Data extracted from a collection
··········

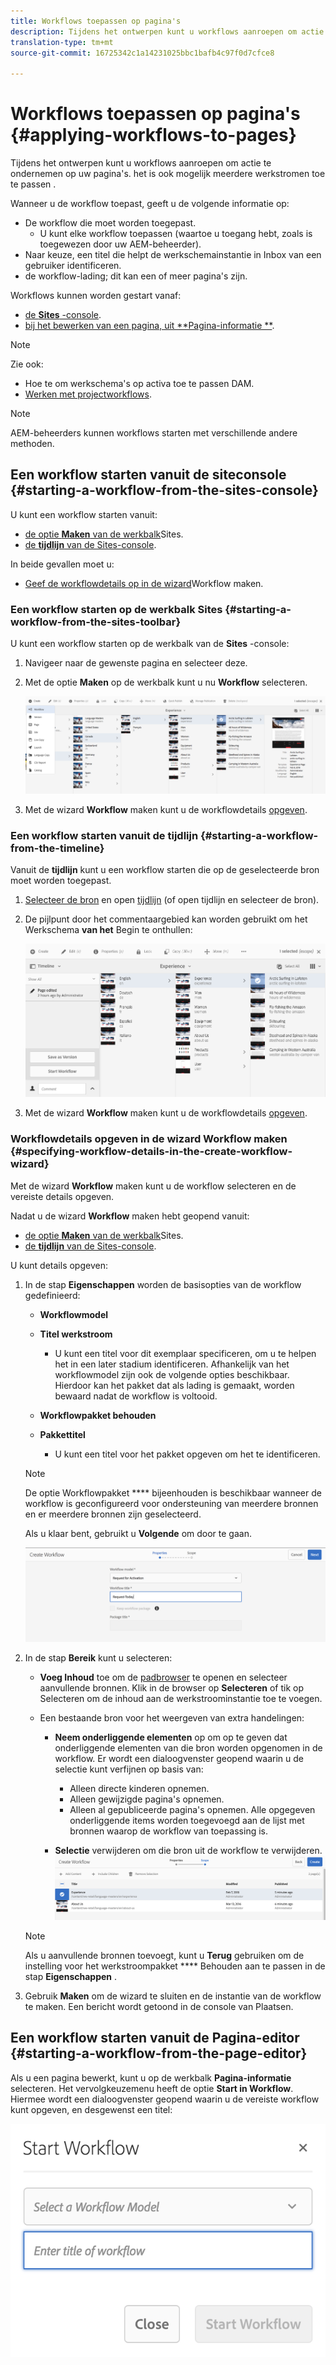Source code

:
```yaml
---
title: Workflows toepassen op pagina's
description: Tijdens het ontwerpen kunt u workflows aanroepen om actie te ondernemen op uw pagina's. het is ook mogelijk meerdere werkschema's toe te passen.
translation-type: tm+mt
source-git-commit: 16725342c1a14231025bbc1bafb4c97f0d7cfce8

---
```



# Workflows toepassen op pagina&#39;s {#applying-workflows-to-pages}

Tijdens het ontwerpen kunt u workflows aanroepen om actie te ondernemen op uw pagina&#39;s. het is ook mogelijk meerdere werkstromen toe te passen .

Wanneer u de workflow toepast, geeft u de volgende informatie op:

* De workflow die moet worden toegepast.
   * U kunt elke workflow toepassen (waartoe u toegang hebt, zoals is toegewezen door uw AEM-beheerder).
* Naar keuze, een titel die helpt de werkschemainstantie in Inbox van een gebruiker identificeren.
* de workflow-lading; dit kan een of meer pagina&#39;s zijn.

Workflows kunnen worden gestart vanaf:

* [de **Sites** -console](#starting-a-workflow-from-the-sites-console).
* [bij het bewerken van een pagina, uit **Pagina-informatie **](#starting-a-workflow-from-the-page-editor).

>[!NOTE]
>
>Zie ook:
>
>* Hoe te om werkschema&#39;s op activa toe te passen DAM.
>* [Werken met projectworkflows](/help/sites-cloud/authoring/projects/workflows.md).

<!--
>* [How to apply workflows to DAM assets](/help/assets/assets-workflow.md).
>* [Working with Project Workflows](/help/sites-cloud/authoring/projects/workflows.md).
-->

>[!NOTE]
>
>AEM-beheerders kunnen workflows starten met verschillende andere methoden.
<!--
>AEM administrators can [start workflows using several other methods](/help/sites-administering/workflows-starting.md).
-->

## Een workflow starten vanuit de siteconsole {#starting-a-workflow-from-the-sites-console}

U kunt een workflow starten vanuit:

* [de optie **Maken** van de werkbalk](#starting-a-workflow-from-the-sites-toolbar)Sites.
* [de **tijdlijn** van de Sites-console](#starting-a-workflow-from-the-timeline).

In beide gevallen moet u:

* [Geef de workflowdetails op in de wizard](#specifying-workflow-details-in-the-create-workflow-wizard)Workflow maken.

### Een workflow starten op de werkbalk Sites {#starting-a-workflow-from-the-sites-toolbar}

U kunt een workflow starten op de werkbalk van de **Sites** -console:

1. Navigeer naar de gewenste pagina en selecteer deze.

1. Met de optie **Maken** op de werkbalk kunt u nu **Workflow** selecteren.

   ![Werkstroom maken van de werkbalk](/help/sites-cloud/authoring/assets/workflows-create-from-toolbar.png)

1. Met de wizard **Workflow** maken kunt u de workflowdetails [opgeven](#specifying-workflow-details-in-the-create-workflow-wizard).

### Een workflow starten vanuit de tijdlijn {#starting-a-workflow-from-the-timeline}

Vanuit de **tijdlijn** kunt u een workflow starten die op de geselecteerde bron moet worden toegepast.

1. [Selecteer de bron](/help/sites-cloud/authoring/getting-started/basic-handling.md#viewing-and-selecting-resources) en open [tijdlijn](/help/sites-cloud/authoring/getting-started/basic-handling.md#timeline) (of open tijdlijn en selecteer de bron).
1. De pijlpunt door het commentaargebied kan worden gebruikt om het Werkschema **van het** Begin te onthullen:

   ![Workflow maken vanuit de tijdlijn](/help/sites-cloud/authoring/assets/workflows-create-from-timeline.png)

1. Met de wizard **Workflow** maken kunt u de workflowdetails [opgeven](#specifying-workflow-details-in-the-create-workflow-wizard).

### Workflowdetails opgeven in de wizard Workflow maken {#specifying-workflow-details-in-the-create-workflow-wizard}

Met de wizard **Workflow** maken kunt u de workflow selecteren en de vereiste details opgeven.

Nadat u de wizard **Workflow** maken hebt geopend vanuit:

* [de optie **Maken** van de werkbalk](#starting-a-workflow-from-the-sites-toolbar)Sites.
* [de **tijdlijn** van de Sites-console](#starting-a-workflow-from-the-timeline).

U kunt details opgeven:

1. In de stap **Eigenschappen** worden de basisopties van de workflow gedefinieerd:

   * **Workflowmodel**
   * **Titel werkstroom**

      * U kunt een titel voor dit exemplaar specificeren, om u te helpen het in een later stadium identificeren.
   Afhankelijk van het workflowmodel zijn ook de volgende opties beschikbaar. Hierdoor kan het pakket dat als lading is gemaakt, worden bewaard nadat de workflow is voltooid.

   * **Workflowpakket behouden**
   * **Pakkettitel**

      * U kunt een titel voor het pakket opgeven om het te identificeren.
   >[!NOTE]
   >
   >De optie Workflowpakket **** bijeenhouden is beschikbaar wanneer de workflow is geconfigureerd voor ondersteuning van meerdere bronnen en er meerdere bronnen zijn geselecteerd.
   <!--
   >The **Keep workflow package** option is available when the workflow has been configured for [Multi Resource Support](/help/sites-developing/workflows-models.md#configuring-a-workflow-for-multi-resource-support) and multiple resources have been selected.
   -->

   Als u klaar bent, gebruikt u **Volgende** om door te gaan.

   ![Eigenschappen van werkstromen opgeven](/help/sites-cloud/authoring/assets/workflows-properties.png)

1. In de stap **Bereik** kunt u selecteren:

   * **Voeg Inhoud** toe om de [padbrowser](/help/sites-cloud/authoring/fundamentals/environment-tools.md#path-browser) te openen en selecteer aanvullende bronnen. Klik in de browser op **Selecteren** of tik op Selecteren om de inhoud aan de werkstroominstantie toe te voegen.

   * Een bestaande bron voor het weergeven van extra handelingen:

      * **Neem onderliggende elementen** op om op te geven dat onderliggende elementen van die bron worden opgenomen in de workflow.
Er wordt een dialoogvenster geopend waarin u de selectie kunt verfijnen op basis van:

         * Alleen directe kinderen opnemen.
         * Alleen gewijzigde pagina&#39;s opnemen.
         * Alleen al gepubliceerde pagina&#39;s opnemen.
         Alle opgegeven onderliggende items worden toegevoegd aan de lijst met bronnen waarop de workflow van toepassing is.

      * **Selectie** verwijderen om die bron uit de workflow te verwijderen.
   ![Werkstroombereik definiëren](/help/sites-cloud/authoring/assets/workflows-scope.png)

   >[!NOTE]
   >
   >Als u aanvullende bronnen toevoegt, kunt u **Terug** gebruiken om de instelling voor het werkstroompakket **** Behouden aan te passen in de stap **Eigenschappen** .

1. Gebruik **Maken** om de wizard te sluiten en de instantie van de workflow te maken. Een bericht wordt getoond in de console van Plaatsen.

## Een workflow starten vanuit de Pagina-editor {#starting-a-workflow-from-the-page-editor}

Als u een pagina bewerkt, kunt u op de werkbalk **Pagina-informatie** selecteren. Het vervolgkeuzemenu heeft de optie **Start in Workflow**. Hiermee wordt een dialoogvenster geopend waarin u de vereiste workflow kunt opgeven, en desgewenst een titel:

![Een workflow starten vanuit de pagina-editor](/help/sites-cloud/authoring/assets/workflows-create-page-editor.png)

··········

— What the exercise asks —
Keep the pictures out and repeat exactly the lines from the beginning of the data through the line that contains "door uw AEM-beheerder).", both ends included.

— Solution below —
Source code

:
```yaml
---
title: Workflows toepassen op pagina's
description: Tijdens het ontwerpen kunt u workflows aanroepen om actie te ondernemen op uw pagina's. het is ook mogelijk meerdere werkschema's toe te passen.
translation-type: tm+mt
source-git-commit: 16725342c1a14231025bbc1bafb4c97f0d7cfce8

---
```



# Workflows toepassen op pagina&#39;s {#applying-workflows-to-pages}

Tijdens het ontwerpen kunt u workflows aanroepen om actie te ondernemen op uw pagina&#39;s. het is ook mogelijk meerdere werkstromen toe te passen .

Wanneer u de workflow toepast, geeft u de volgende informatie op:

* De workflow die moet worden toegepast.
   * U kunt elke workflow toepassen (waartoe u toegang hebt, zoals is toegewezen door uw AEM-beheerder).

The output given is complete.